La top 7 delle exit in Italia. Quando impareremo ad “uscire”?

Poche, molto poche, le acquisizioni di startup del 2013. Le italiane vengono spesso comprate all’estero, ma è davvero necessario chiudere il mercato a livello nazionale?

Exit Italia

Poche. Troppo poche. Sono le acquisizioni di startup del 2013. La straordinaria cessione di EOS a Clovis per circa $415m (leggi qui) ha riproposto e ridato slancio al tema delle exit.
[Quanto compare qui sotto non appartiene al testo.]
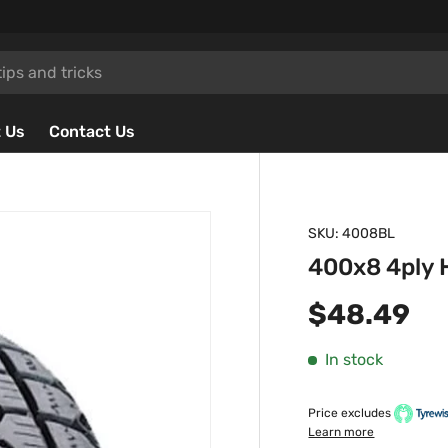
 Us
Contact Us
SKU:
4008BL
400x8 4ply 
Regular p
$48.49
In stock
Price excludes
Learn more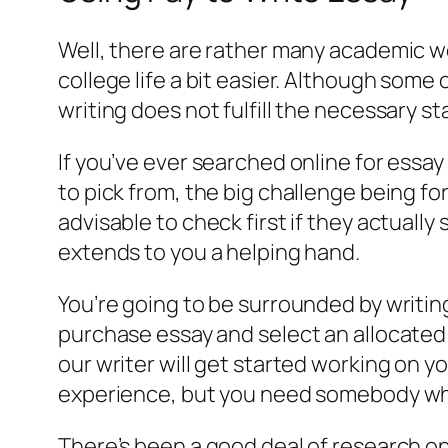
Well, there are rather many academic w
college life a bit easier. Although some 
writing does not fulfill the necessary s
If you’ve ever searched online for essay
to pick from, the big challenge being fo
advisable to check first if they actually
extends to you a helping hand.
You’re going to be surrounded by writi
purchase essay and select an allocated
our writer will get started working on y
experience, but you need somebody who 
There’s been a good deal of research on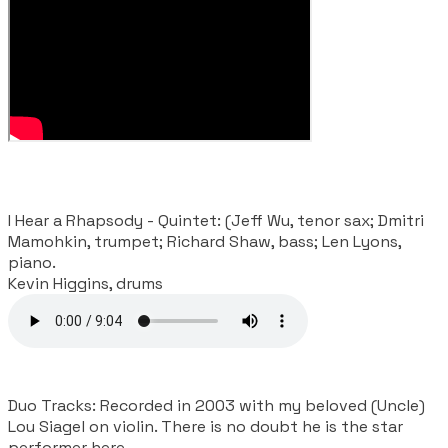
I Hear a Rhapsody - Quintet: (Jeff Wu, tenor sax; Dmitri
Mamohkin, trumpet; Richard Shaw, bass; Len Lyons,
piano.
​Kevin Higgins, drums
Duo Tracks: Recorded in 2003 with my beloved (Uncle)
Lou Siagel on violin. There is no doubt he is the star
performer here.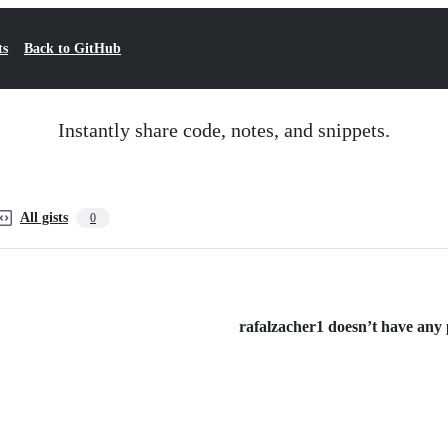
ts
Back to GitHub
Instantly share code, notes, and snippets.
All gists
0
rafalzacher1 doesn’t have any p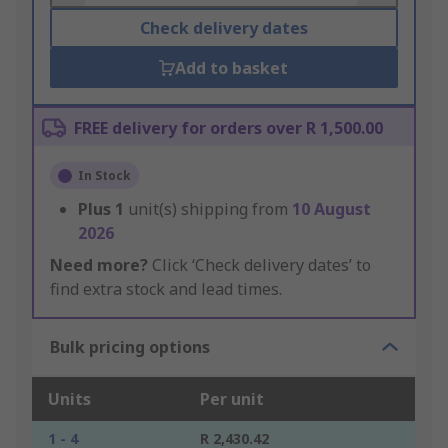
Check delivery dates
Add to basket
FREE delivery for orders over R 1,500.00
In Stock
Plus
1
unit(s) shipping from
10 August
2026
Need more?
Click ‘Check delivery dates’ to
find extra stock and lead times.
Bulk pricing options
Units
Per unit
1 - 4
R 2,430.42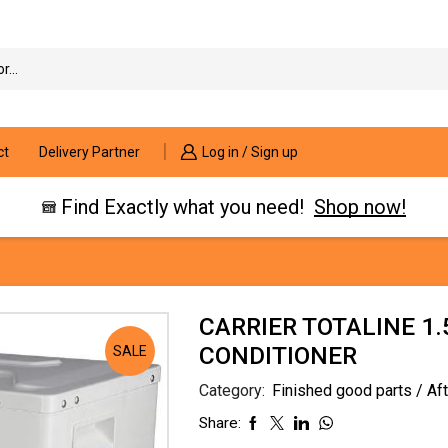
Search
input
ct
Delivery Partner
Log in / Sign up
Find Exactly what you need!
Shop now!
CARRIER TOTALINE 1.
CONDITIONER
SALE
Category:
Finished good parts / Af
Share: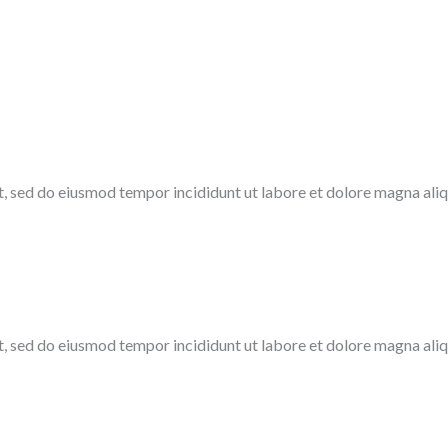
it, sed do eiusmod tempor incididunt ut labore et dolore magna ali
t, sed do eiusmod tempor incididunt ut labore et dolore magna aliq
Un mercato ancora agli albori nel nostro paese, che deve essere costruito con pazienza e sapienza.

Facendo leva su FinSMEs ed altre fonti, abbiamo verificato cos’è accaduto nel 2013 sotto questo punta di vista.
Diversi sono i deal che, per un motivo o per un altro, vale la pena citare. La lista non risulta esaustiva ma (direi) abbastanza rappresentativa:

– Clovis/EOS: EOS, società fondata da Silvano Spinelli che sviluppa proditti oncologici, è stata acquisita la scorsa settimana da Clovis Oncology (NASDAQ:CLVS) per oltre 400 milioni di dollari. EOS era supportata con i fondi di Sofinnova e Principia Sgr;

– Menarini/Silicon Biosystems: Menarini ha acquisito Silicon Biosystems (leggi qui), startup capace di isolare cellule tumorali rare (e vincitrice del premio Leonardo 2013);

– Seolab/Alkemy: Seolab, una Search Engine Marketing Agency fondata a Torino nel 2007, ha acquisito Alkemy, rilevando dal fondo DPixel di Gianluca Dettori e da Mailclick di Giulio Valiante (ex Jobrapido) il 65% del capitale (leggi qui);

– Grow VC/Kapipal: a Luglio, Grow VC Group ha acquistato Kapipal, startup che ha sviluppato una piattaforma di crowdfunding per progetti personali (leggi qui);

– ExitReality/Koinup: gli asset di Koinup, startup bresciana di Pierluigi Casolari ed Edoardo Turelli che ha sviluppato un social Network avatar, sono stati acquistati da Exitreality, che opera da anni nel settore dei mondo virtuali (leggi qui riguardo al deal annunciato all’inizio del 2013).

Per quanto riguarda gli italiani all’estero, segnaliamo due cessioni:

– a Londra, Monoidics, di Cristiano Calcagno e Dino Di Stefano, startup che ha sviluppato un programma per scovare errori nei software, è stata acquistata da Facebook (leggi qui);

– a San Francisco, Staq.io,  servizio di backend per giochi, di Massimo Andreasi Bassi, Luca Martinetti e Francesco Simoneschi  è stata acquistata da da PlayHaven (leggi qui).

Lo scorso anno a far notizia furono (tra le altre) Glancee, comprata da Facebook, Jobrapido, dal Daily Mail, e Redmatica, comprata da Apple. Ma a livello di sistema sembra emergere un fatto: la sporadicità delle exit. Un sistema favorevole ad esse ancora non esiste. Senza considerare gli Stati Uniti, ne registriamo pochissime in Italia, poche nell’Europa continentale, di più in Gran Bretagna.

Cosa fare? I punti di vista e gli approcci sono diversi. C’è chi si focalizza sull'”educare” i manager delle grandi aziende all’acquisizione di startup in Italia e sulla creazione di un vero e proprio mercato interno. C’è chi risponde che la destinazione delle startup stesse sia per definizione globale e che non ci sia bisogno di chiudere la “platea” dei possibili acquirenti nei confini nazionali e magari costringere gli imprenditori a delle exit che sviliscano il valore delle aziende. C’è chi pensa che sia solo di tempo, che l’exit si farà anche in Italia, secondo l’approccio “fai correre la lepre e poi acchiappala“.
Approcci condivisibili. Come il fatto che le lepri debbano esserci davvero, che la spinta propulsiva debba venire proprio dal basso, dalle stesse startup, dalla qualità dei loro prodotti, dalla loro capacità di creare business internazionali. In tal senso, anche imparare (bene) le lingue straniere per affrontare tali mercati e sviluppare relazioni con partner industriali e commerciali, sembra non essere un fattore di poco conto.
Ricette o segreti non sembrano esserci. Lavorare, senza soluzione di continuità.